Records excerpted from a collection
# # # # # # #

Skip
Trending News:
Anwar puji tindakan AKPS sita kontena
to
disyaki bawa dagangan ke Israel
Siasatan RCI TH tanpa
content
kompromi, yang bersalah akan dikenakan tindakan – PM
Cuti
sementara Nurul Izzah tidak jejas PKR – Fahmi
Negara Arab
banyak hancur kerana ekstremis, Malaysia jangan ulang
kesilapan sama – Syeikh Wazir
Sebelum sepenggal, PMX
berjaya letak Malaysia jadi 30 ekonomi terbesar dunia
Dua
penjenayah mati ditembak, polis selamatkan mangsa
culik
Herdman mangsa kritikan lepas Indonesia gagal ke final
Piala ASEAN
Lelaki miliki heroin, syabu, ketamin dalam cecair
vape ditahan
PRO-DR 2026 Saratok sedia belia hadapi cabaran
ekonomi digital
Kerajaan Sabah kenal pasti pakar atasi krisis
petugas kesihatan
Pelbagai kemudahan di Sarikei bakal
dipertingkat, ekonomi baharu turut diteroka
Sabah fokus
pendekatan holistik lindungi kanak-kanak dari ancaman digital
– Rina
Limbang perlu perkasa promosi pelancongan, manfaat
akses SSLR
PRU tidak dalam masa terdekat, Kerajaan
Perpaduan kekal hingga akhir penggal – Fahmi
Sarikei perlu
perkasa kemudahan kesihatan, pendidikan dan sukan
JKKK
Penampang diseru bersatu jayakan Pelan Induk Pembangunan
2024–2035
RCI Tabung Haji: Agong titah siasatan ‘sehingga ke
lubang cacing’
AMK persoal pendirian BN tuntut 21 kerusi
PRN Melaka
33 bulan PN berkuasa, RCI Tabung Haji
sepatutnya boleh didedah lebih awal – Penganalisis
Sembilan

# # # # # # #

WHAT IS EXPECTED:
Count the lines of the material that contain the string "Sarikei" and give only that number.

WORKED SOLUTION:
2